Biotechnology

1) Cell disruption and extraction of active substances

Microbial/plant cell disruption: Used for disrupting yeast, Escherichia coli, algae (such as spirulina), and plant cells (such as ginseng, astragalus), to extract intracellular active ingredients like proteins, enzymes, polysaccharides, and pigments.

(2) Preparation of nano-drug formulations

Biotechnology drugs (such as protein drugs, nucleic acid drugs) often need to be made into nano-formulations due to "low solubility, poor bioavailability, and susceptibility to enzymatic degradation", and microfluidic homogenizers are the core preparation equipment:

Liposome/nanoemulsion preparation: After mixing lipids (such as phospholipids), drugs (such as siRNA, chemotherapeutic drugs) with the aqueous phase, high-pressure microfluidic treatment is applied to form liposomes or nanoemulsions with uniform particle size (50-200nm), which can improve the water solubility and targeting of drugs (such as targeting tumor cells) and reduce toxic and side effects.

Example: The core carrier of mRNA vaccines, "lipid nanoparticles (LNP)", requires the use of a microfluidic homogenizer to refine components such as lipids and mRNA into particles of about 100nm, ensuring that mRNA is stably encapsulated and can be efficiently taken up by cells.
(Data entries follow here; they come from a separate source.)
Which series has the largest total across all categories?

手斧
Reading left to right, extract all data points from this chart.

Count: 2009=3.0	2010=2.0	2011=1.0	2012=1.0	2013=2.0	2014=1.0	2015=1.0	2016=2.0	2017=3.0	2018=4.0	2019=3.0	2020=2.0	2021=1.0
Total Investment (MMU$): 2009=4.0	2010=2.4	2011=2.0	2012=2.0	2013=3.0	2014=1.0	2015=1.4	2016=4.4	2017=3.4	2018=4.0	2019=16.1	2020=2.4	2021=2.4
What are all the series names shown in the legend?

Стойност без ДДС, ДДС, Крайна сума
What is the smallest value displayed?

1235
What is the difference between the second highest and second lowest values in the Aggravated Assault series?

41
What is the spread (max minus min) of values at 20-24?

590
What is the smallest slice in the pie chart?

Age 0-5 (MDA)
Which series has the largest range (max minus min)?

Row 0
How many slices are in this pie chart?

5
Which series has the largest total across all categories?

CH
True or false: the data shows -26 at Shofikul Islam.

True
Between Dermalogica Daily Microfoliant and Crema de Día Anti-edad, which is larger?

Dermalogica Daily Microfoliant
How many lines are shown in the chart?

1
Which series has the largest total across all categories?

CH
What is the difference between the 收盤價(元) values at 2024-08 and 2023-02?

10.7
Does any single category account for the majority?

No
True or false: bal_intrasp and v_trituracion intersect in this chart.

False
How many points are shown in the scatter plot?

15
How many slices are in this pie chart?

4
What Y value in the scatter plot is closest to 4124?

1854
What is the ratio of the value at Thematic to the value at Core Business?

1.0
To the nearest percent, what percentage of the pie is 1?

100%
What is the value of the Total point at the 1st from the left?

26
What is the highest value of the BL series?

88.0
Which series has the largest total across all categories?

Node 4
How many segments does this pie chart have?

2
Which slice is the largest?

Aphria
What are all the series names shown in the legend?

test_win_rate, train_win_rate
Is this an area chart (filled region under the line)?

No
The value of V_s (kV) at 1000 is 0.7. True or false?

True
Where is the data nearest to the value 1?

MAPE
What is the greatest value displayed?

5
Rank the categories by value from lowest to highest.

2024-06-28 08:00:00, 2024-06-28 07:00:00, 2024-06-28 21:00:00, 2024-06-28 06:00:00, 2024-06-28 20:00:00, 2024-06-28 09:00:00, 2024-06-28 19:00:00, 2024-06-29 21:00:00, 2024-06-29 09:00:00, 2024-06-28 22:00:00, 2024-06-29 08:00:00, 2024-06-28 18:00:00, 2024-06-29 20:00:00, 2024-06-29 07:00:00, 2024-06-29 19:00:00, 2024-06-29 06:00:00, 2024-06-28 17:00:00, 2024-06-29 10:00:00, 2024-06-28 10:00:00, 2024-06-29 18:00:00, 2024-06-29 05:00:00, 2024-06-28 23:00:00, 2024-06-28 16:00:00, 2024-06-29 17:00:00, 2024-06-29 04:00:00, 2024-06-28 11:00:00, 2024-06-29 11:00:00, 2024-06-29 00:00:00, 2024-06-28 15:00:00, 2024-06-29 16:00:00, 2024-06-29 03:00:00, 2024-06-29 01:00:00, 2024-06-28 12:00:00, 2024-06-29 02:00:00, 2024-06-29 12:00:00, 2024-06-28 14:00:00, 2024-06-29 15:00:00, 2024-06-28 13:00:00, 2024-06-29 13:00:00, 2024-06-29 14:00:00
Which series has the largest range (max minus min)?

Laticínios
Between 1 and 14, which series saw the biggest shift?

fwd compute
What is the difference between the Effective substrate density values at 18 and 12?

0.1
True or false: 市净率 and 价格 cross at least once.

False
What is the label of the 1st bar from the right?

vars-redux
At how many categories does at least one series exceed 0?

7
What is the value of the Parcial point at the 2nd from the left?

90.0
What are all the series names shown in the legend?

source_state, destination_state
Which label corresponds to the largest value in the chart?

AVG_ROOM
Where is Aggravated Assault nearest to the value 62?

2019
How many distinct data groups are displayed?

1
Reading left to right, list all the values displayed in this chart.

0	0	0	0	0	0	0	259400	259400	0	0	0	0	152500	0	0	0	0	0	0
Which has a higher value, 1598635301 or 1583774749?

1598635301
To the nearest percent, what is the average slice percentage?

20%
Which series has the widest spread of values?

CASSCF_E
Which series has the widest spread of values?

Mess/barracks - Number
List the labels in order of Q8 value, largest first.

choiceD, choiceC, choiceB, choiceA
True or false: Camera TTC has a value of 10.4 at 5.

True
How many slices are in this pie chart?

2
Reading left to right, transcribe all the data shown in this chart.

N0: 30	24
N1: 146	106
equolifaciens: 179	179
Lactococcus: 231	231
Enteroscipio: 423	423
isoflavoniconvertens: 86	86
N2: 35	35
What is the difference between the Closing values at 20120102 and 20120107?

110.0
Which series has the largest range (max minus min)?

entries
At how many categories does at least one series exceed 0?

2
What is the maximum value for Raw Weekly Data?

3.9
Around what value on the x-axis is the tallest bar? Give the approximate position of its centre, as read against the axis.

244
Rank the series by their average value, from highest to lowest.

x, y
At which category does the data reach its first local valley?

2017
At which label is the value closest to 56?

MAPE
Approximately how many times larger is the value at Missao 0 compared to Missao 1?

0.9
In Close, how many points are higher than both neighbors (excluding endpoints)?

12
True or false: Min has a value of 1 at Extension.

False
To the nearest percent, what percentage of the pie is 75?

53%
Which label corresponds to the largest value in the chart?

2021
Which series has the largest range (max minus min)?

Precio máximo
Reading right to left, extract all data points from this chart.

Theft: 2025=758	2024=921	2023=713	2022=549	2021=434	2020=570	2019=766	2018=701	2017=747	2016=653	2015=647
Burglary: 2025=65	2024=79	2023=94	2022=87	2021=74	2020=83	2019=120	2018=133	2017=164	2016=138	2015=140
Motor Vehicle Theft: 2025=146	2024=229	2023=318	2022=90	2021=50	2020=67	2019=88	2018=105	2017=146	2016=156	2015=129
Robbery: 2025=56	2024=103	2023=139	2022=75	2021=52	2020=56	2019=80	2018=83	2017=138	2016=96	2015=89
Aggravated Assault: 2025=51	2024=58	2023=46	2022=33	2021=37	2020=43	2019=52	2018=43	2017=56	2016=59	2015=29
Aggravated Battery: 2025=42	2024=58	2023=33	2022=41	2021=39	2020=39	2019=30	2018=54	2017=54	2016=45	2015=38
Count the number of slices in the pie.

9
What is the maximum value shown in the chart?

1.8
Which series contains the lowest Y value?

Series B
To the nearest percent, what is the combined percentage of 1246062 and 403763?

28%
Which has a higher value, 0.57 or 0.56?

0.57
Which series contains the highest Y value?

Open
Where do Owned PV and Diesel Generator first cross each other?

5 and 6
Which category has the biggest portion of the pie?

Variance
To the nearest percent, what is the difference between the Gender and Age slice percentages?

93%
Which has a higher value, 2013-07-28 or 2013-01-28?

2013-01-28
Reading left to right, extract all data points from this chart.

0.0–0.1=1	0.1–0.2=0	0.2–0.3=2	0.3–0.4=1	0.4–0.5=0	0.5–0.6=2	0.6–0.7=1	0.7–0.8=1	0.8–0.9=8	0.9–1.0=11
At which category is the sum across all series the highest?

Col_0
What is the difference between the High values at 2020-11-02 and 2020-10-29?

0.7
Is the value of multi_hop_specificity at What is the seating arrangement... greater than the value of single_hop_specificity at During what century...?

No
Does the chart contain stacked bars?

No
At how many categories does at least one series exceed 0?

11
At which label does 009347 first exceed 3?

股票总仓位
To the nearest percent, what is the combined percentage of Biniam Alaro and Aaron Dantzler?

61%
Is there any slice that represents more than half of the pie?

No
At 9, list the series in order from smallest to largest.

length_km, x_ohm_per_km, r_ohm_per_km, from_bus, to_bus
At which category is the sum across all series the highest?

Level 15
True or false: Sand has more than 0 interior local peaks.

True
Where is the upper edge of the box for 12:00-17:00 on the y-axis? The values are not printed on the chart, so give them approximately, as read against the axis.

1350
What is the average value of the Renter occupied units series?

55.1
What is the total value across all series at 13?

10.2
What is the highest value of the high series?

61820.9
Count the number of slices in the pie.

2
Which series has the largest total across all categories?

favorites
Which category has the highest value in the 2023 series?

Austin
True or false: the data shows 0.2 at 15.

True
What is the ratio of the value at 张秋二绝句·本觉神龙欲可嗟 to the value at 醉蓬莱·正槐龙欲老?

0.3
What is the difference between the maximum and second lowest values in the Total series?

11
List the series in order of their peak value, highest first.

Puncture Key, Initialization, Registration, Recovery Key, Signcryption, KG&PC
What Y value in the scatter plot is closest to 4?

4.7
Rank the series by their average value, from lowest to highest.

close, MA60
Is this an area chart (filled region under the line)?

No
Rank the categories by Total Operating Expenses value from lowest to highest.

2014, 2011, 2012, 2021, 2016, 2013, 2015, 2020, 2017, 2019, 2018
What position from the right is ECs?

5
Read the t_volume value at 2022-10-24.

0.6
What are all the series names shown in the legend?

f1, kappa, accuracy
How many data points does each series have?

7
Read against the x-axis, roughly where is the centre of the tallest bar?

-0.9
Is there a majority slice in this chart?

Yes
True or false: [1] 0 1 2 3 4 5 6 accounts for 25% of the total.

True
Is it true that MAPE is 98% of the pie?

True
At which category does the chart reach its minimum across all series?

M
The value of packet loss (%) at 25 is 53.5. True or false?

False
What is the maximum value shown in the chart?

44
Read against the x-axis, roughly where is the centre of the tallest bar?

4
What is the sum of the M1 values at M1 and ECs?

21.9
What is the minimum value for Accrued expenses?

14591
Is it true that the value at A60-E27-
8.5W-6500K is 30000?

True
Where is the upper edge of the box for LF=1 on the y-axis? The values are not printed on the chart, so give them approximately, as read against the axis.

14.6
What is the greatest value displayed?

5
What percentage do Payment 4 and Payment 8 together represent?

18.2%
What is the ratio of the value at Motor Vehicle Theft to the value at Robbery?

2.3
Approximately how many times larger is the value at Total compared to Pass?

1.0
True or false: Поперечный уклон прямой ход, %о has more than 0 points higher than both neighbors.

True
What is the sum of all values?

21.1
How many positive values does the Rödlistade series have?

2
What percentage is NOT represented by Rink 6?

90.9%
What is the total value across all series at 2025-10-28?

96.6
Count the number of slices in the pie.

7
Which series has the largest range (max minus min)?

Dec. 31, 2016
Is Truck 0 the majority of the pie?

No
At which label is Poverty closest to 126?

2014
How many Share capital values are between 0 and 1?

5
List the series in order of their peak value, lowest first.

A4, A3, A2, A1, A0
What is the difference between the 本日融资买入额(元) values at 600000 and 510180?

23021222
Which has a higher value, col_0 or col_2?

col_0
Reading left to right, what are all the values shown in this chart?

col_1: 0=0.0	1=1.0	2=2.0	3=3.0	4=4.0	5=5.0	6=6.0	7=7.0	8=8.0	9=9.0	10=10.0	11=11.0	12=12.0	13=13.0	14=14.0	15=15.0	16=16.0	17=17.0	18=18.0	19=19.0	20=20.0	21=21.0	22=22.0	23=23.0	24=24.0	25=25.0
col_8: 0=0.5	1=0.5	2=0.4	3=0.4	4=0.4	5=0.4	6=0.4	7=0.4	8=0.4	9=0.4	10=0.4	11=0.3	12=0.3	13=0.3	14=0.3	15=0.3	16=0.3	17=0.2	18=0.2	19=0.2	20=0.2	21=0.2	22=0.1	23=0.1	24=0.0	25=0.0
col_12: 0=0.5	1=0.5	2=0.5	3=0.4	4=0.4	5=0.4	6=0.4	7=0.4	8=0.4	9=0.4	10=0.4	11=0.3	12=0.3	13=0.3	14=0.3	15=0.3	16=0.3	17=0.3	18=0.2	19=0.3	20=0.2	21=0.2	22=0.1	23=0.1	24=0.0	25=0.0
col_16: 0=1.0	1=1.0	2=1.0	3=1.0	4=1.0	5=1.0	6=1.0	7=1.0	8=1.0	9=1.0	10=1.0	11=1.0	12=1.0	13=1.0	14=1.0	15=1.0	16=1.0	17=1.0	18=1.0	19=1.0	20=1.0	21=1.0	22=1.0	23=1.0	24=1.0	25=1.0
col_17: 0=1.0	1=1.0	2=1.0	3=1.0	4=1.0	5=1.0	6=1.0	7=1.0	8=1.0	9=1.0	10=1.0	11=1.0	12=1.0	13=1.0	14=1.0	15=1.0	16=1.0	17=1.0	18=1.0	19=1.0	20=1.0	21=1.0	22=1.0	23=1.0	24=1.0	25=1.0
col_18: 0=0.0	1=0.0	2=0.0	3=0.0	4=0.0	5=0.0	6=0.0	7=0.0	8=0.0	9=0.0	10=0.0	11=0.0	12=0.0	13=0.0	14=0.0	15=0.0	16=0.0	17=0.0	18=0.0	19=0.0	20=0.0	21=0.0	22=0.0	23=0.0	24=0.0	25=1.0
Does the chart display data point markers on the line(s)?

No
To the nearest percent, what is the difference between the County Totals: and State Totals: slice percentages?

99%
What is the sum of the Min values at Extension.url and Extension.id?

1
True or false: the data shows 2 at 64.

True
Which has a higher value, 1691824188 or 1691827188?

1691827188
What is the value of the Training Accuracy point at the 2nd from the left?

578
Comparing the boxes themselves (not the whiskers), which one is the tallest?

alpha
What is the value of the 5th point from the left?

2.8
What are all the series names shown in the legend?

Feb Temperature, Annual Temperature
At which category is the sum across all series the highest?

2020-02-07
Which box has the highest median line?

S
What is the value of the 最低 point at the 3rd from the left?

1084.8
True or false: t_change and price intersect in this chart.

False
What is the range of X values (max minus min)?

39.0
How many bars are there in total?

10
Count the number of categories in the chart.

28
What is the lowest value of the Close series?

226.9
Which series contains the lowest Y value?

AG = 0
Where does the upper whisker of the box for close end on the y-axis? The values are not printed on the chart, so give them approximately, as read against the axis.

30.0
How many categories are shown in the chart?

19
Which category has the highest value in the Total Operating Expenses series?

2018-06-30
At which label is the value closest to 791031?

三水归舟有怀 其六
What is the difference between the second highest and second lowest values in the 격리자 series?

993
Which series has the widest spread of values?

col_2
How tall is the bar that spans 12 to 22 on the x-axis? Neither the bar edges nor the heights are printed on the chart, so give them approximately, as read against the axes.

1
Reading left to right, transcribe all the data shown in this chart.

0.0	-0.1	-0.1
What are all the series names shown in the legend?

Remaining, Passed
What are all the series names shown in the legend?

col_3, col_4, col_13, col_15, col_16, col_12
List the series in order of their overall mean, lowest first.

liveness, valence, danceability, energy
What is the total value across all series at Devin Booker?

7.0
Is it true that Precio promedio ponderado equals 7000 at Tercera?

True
Nanosuspension preparation: For poorly soluble small molecule drugs (such as some antibiotics, anti-tumor drugs), microfluidics is used to refine drug solid particles to 100-500nm, significantly increasing the specific surface area and improving the dissolution rate and bioavailability of drugs in the intestines.

(3) Dispersion and stabilization of biological macromolecules

Dispersion of proteins/polysaccharides: In the production of recombinant protein drugs (such as monoclonal antibodies) and polysaccharide drugs (such as hyaluronic acid), microfluidics can eliminate protein aggregation (avoiding the formation of precipitates or flocs), improving the stability and storage period of the formulations.